Textauszug:
────────────────────
Kandahar - Bei einem NATO-Luftangriff im Süden Afghanistans sind erneut Zivilisten ums Leben gekommen. Unter den Opfern des Angriffs vom Mittwoch befänden sich neben vier radikalislamischen Taliban-Kämpfern auch sechs Kinder und drei Frauen, sagte ein Sprecher der Provinzregierung von Helmand am Donnerstag.

Die Internationale Afghanistan-Truppe (ISAF) teilte in einer Erklärung mit, auch sie habe "Informationen über getötete Zivilisten, insbesondere Frauen und Kinder". Es sei eine hochpräzise Bombe eingesetzt worden. Der Befehlshaber des Angriffs sei überzeugt gewesen, "dass dort keine Zivilisten waren", sagte ein ISAF-Sprecher. Der Angriff wurde von einem niederländischen F-16-Bomber geflogen.
────────────────────
Angezeigte Zeilen:
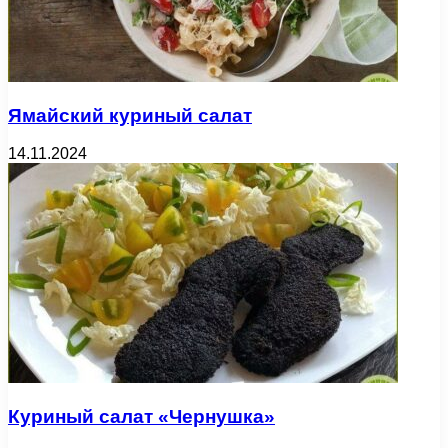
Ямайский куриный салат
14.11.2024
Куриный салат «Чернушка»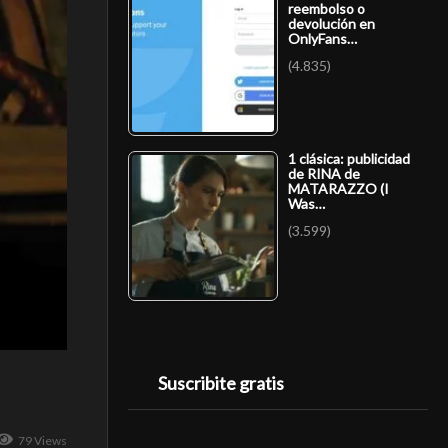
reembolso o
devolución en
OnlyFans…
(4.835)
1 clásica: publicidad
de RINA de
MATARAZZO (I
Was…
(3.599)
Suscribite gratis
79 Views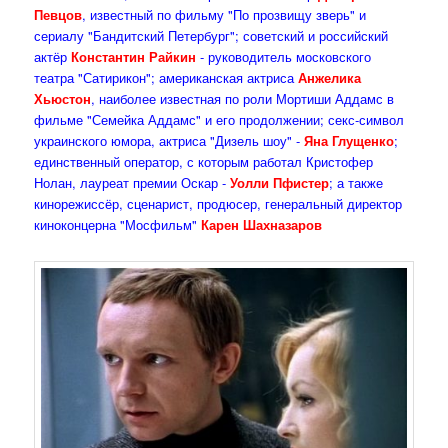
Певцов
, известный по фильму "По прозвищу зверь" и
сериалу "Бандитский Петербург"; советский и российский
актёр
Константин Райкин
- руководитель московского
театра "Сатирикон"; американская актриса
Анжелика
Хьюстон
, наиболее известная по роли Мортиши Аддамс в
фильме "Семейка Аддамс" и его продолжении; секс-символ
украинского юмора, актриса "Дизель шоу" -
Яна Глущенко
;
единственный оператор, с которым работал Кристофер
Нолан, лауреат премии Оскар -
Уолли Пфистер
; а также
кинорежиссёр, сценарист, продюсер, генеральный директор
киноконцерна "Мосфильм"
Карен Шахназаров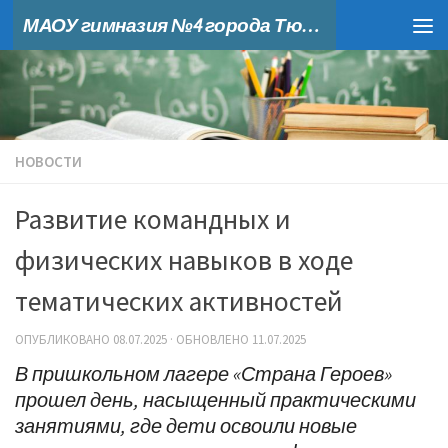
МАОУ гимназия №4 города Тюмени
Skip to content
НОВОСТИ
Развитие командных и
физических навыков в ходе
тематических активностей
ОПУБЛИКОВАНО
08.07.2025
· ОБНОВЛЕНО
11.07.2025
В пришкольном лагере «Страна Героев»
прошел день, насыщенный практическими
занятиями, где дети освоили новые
────────────────────
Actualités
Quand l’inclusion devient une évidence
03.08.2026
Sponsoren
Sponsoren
────────────────────
Aufgaben:
1. Fasse die Meldung zum NATO-Luftangriff in Afghanistan in zwei Sätzen zusammen.
2. Gib den Abschnitt der Meldung zum NATO-Luftangriff von „Die Internationale Afghanistan-Truppe“ bis „niederländischen F-16-Bomber geflogen.“ wortgetreu wieder.

Lösungen:
1. Bei einem NATO-Luftangriff am Mittwoch im Süden Afghanistans wurden laut einem Sprecher der Provinzregierung von Helmand neben vier Taliban-Kämpfern auch sechs Kinder und drei Frauen getötet. Die ISAF erklärte, auch sie habe Informationen über getötete Zivilisten, es sei eine hochpräzise Bombe eingesetzt worden und der Befehlshaber sei überzeugt gewesen, dass dort keine Zivilisten waren; geflogen wurde der Angriff von einem niederländischen F-16-Bomber.

2.
Die Internationale Afghanistan-Truppe (ISAF) teilte in einer Erklärung mit, auch sie habe "Informationen über getötete Zivilisten, insbesondere Frauen und Kinder". Es sei eine hochpräzise Bombe eingesetzt worden. Der Befehlshaber des Angriffs sei überzeugt gewesen, "dass dort keine Zivilisten waren", sagte ein ISAF-Sprecher. Der Angriff wurde von einem niederländischen F-16-Bomber geflogen.